**What you are asked to do**
Scan the listing beneath this sentence. Report each line with the word "cancer".

**Records for this task**
%%

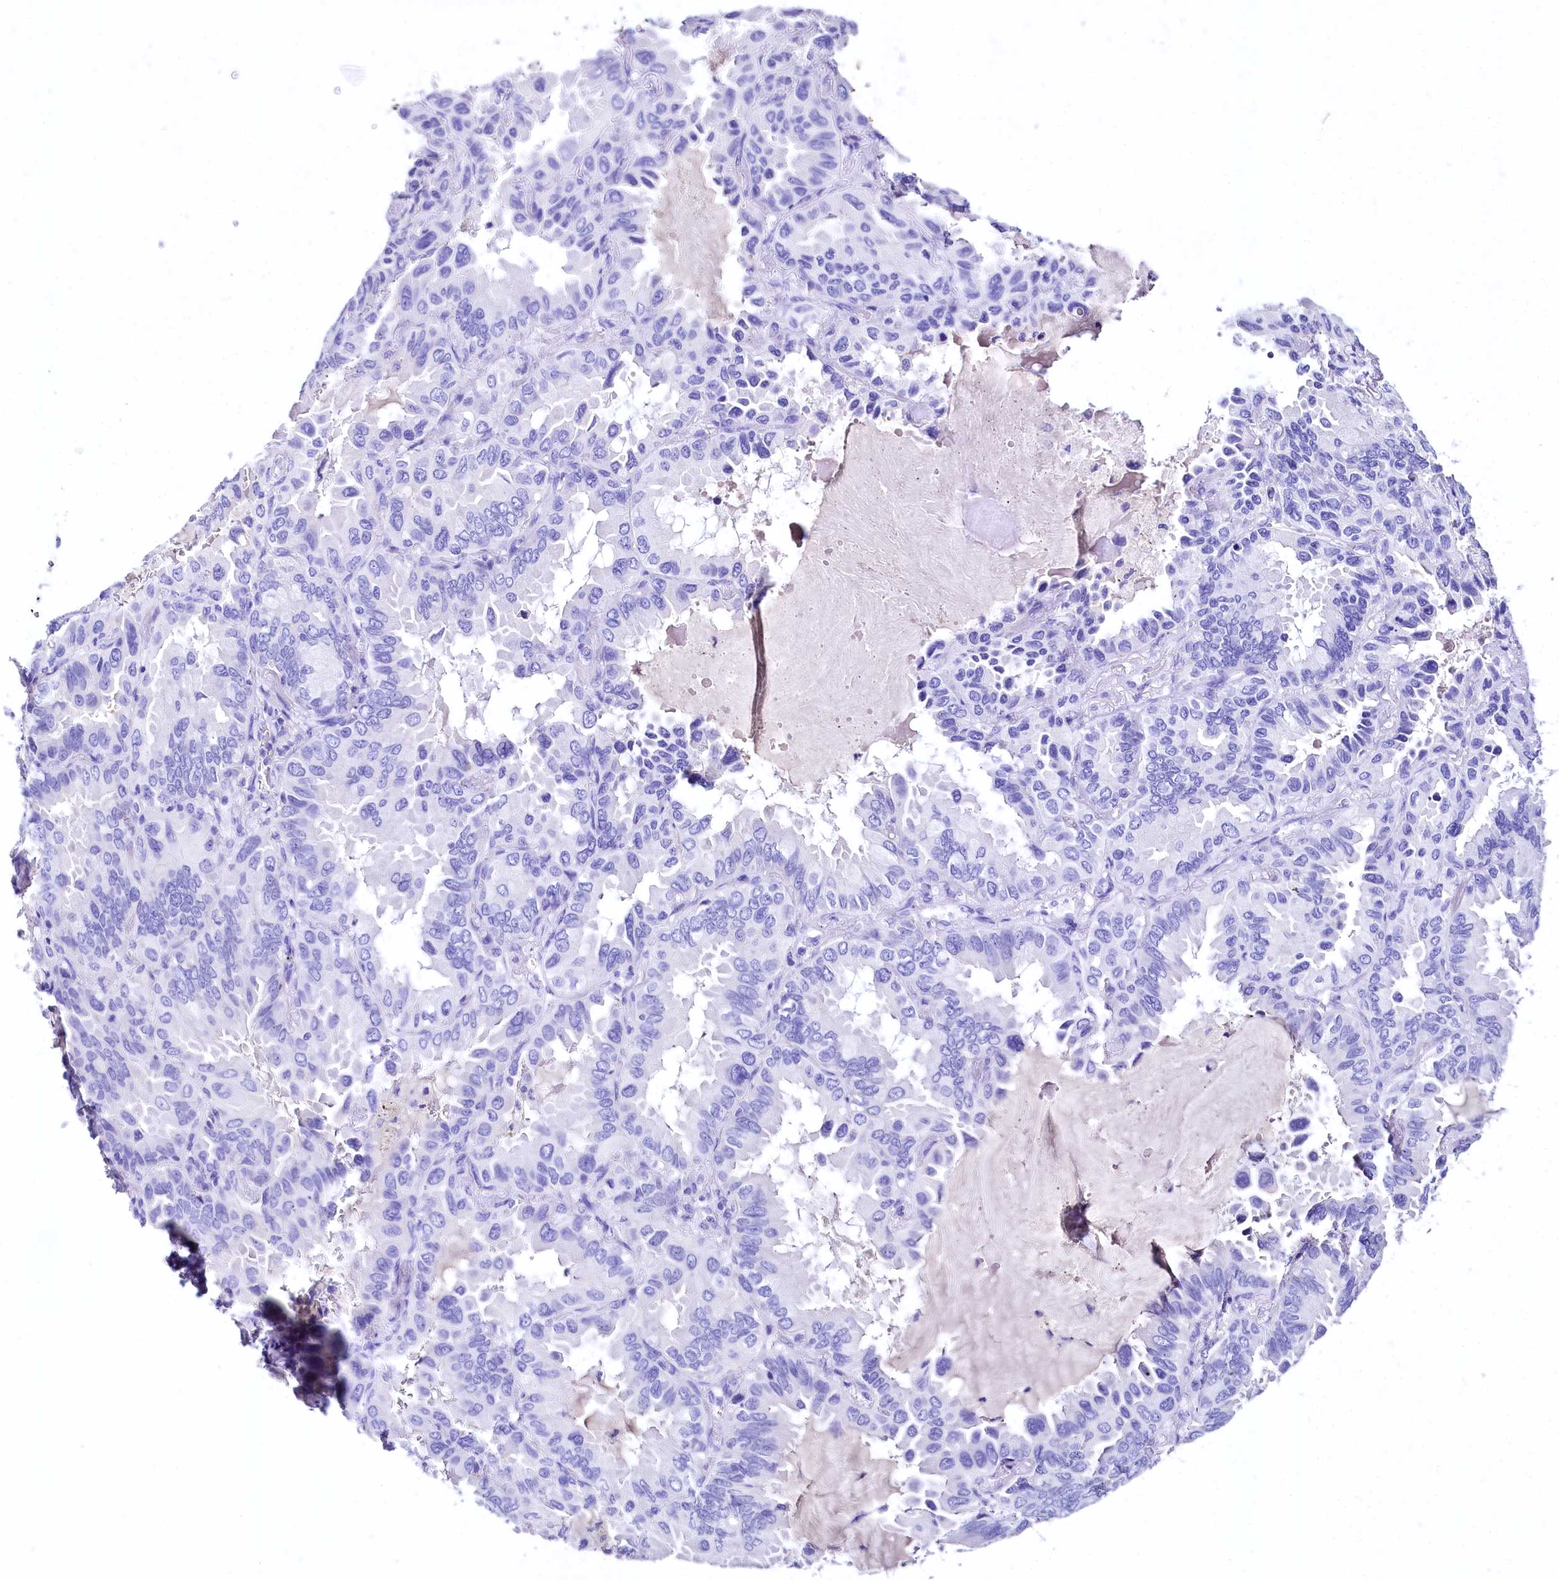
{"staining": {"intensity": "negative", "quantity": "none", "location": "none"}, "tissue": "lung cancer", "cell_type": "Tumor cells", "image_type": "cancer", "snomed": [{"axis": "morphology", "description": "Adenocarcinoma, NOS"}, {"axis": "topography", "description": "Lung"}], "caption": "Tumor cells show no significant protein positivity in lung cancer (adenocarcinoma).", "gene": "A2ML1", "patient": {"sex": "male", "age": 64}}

%%
%%

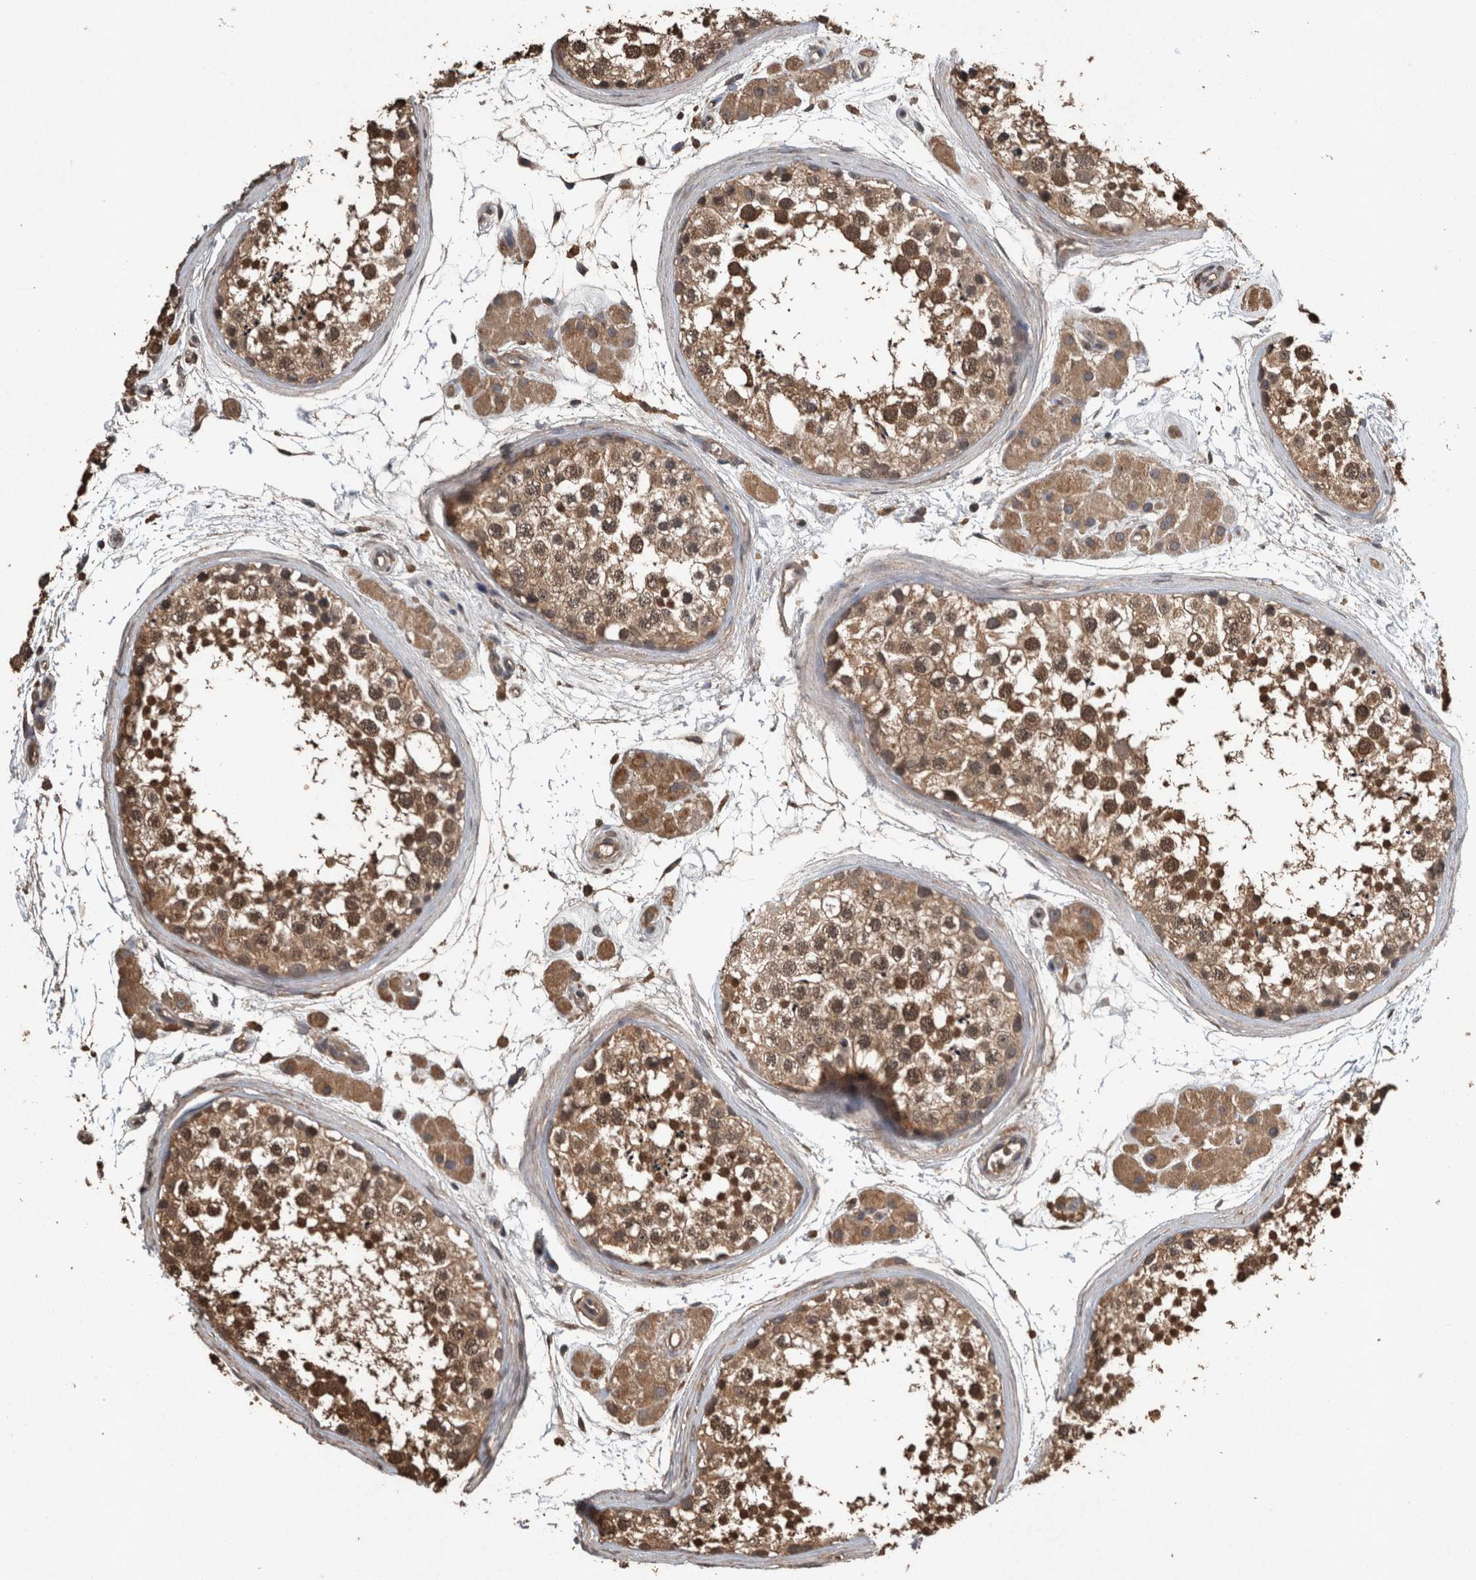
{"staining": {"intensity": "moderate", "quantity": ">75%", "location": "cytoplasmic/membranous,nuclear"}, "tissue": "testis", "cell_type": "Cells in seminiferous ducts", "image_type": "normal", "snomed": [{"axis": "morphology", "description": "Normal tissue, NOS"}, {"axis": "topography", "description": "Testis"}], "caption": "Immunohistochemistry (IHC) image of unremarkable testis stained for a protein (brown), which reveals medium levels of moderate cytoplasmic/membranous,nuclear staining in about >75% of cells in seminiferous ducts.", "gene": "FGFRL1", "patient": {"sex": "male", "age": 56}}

%%
%%

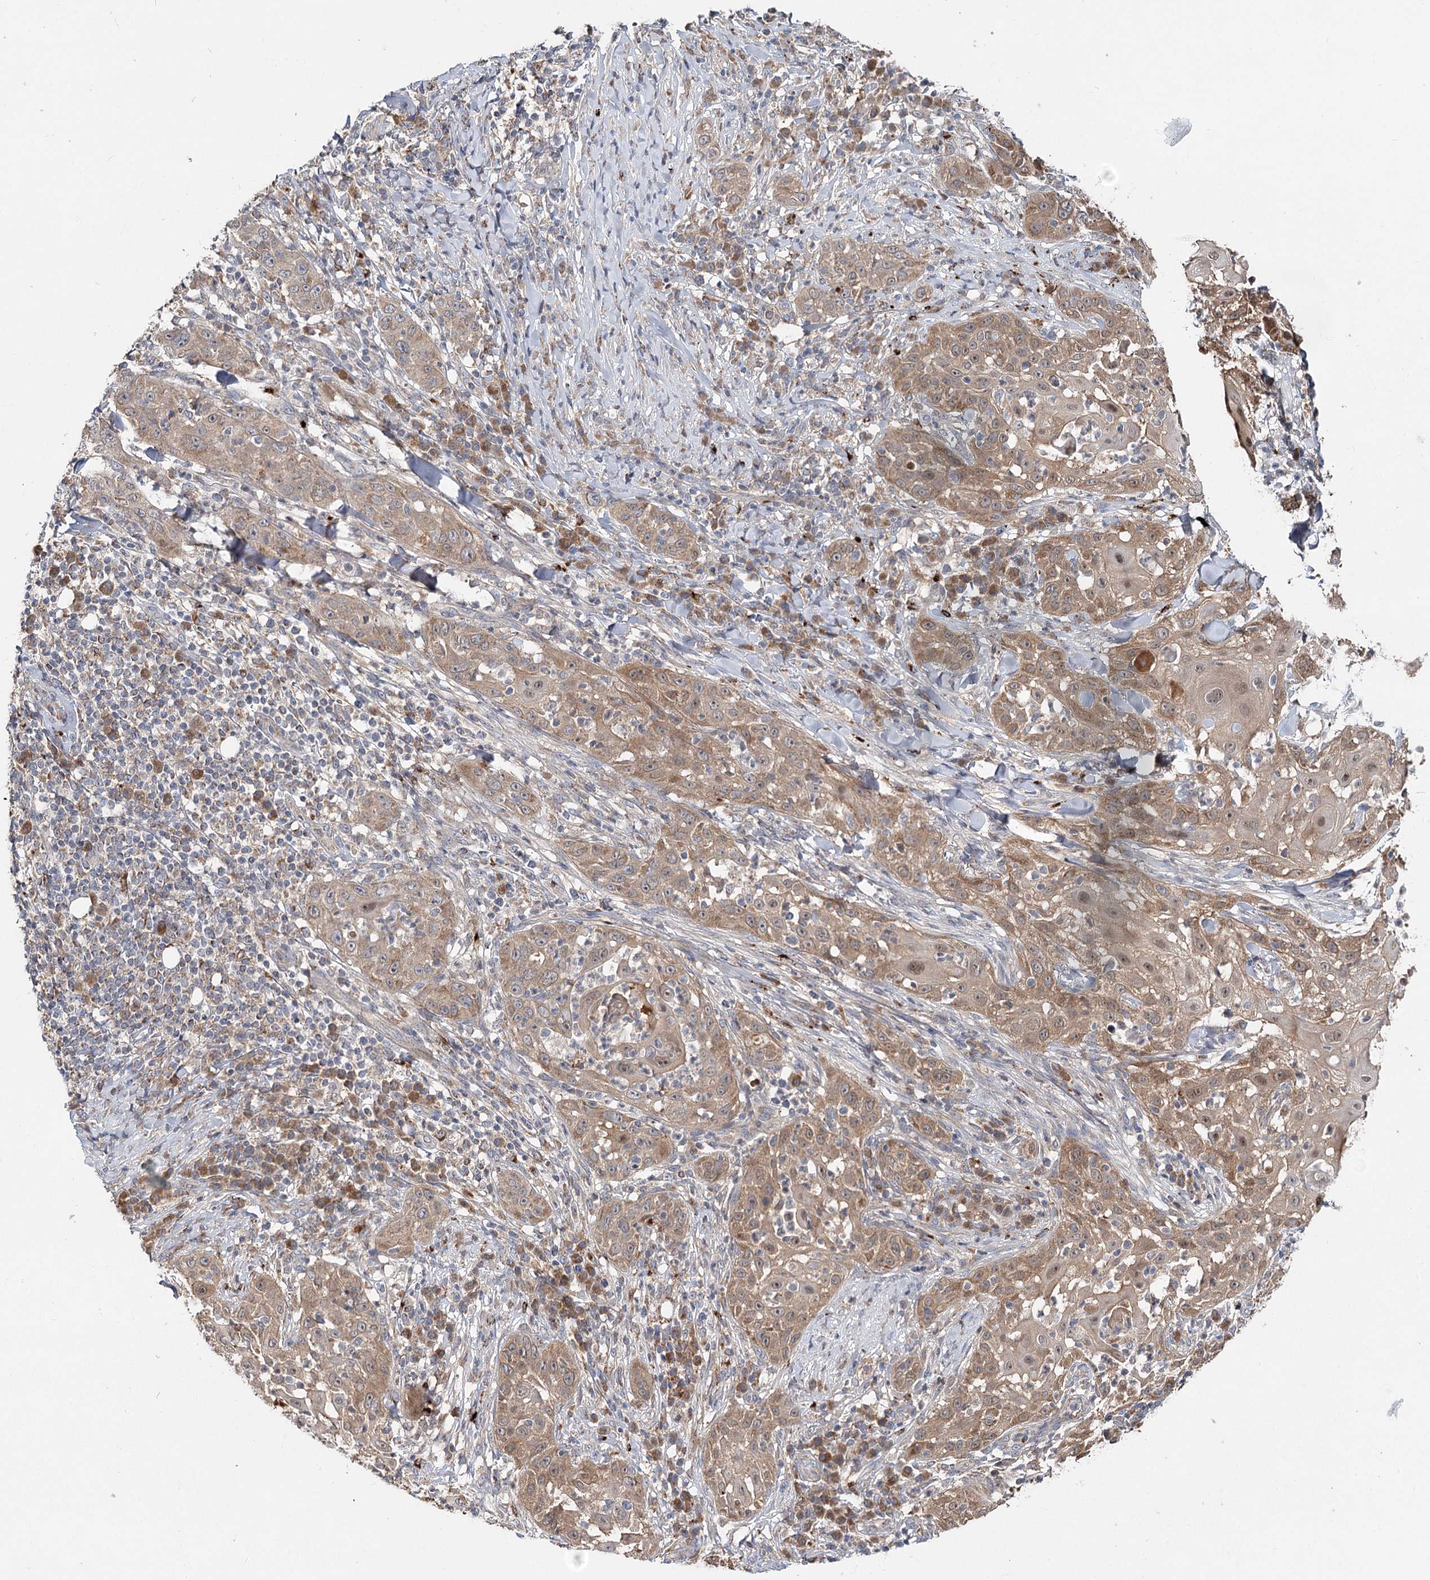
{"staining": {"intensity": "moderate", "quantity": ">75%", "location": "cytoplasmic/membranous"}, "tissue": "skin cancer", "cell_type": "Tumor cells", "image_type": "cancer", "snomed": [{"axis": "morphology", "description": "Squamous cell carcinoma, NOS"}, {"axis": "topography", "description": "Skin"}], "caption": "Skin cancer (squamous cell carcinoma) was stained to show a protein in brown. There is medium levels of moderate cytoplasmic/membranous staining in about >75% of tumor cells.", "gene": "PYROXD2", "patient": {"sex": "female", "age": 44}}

%%

**Result**
{"staining": {"intensity": "negative", "quantity": "none", "location": "none"}, "tissue": "lung cancer", "cell_type": "Tumor cells", "image_type": "cancer", "snomed": [{"axis": "morphology", "description": "Adenocarcinoma, NOS"}, {"axis": "topography", "description": "Lung"}], "caption": "Tumor cells show no significant protein positivity in lung cancer (adenocarcinoma).", "gene": "A2ML1", "patient": {"sex": "male", "age": 64}}
{"staining": {"intensity": "moderate", "quantity": ">75%", "location": "cytoplasmic/membranous"}, "tissue": "skin cancer", "cell_type": "Tumor cells", "image_type": "cancer", "snomed": [{"axis": "morphology", "description": "Squamous cell carcinoma, NOS"}, {"axis": "topography", "description": "Skin"}], "caption": "Skin cancer (squamous cell carcinoma) was stained to show a protein in brown. There is medium levels of moderate cytoplasmic/membranous staining in about >75% of tumor cells.", "gene": "PYROXD2", "patient": {"sex": "female", "age": 44}}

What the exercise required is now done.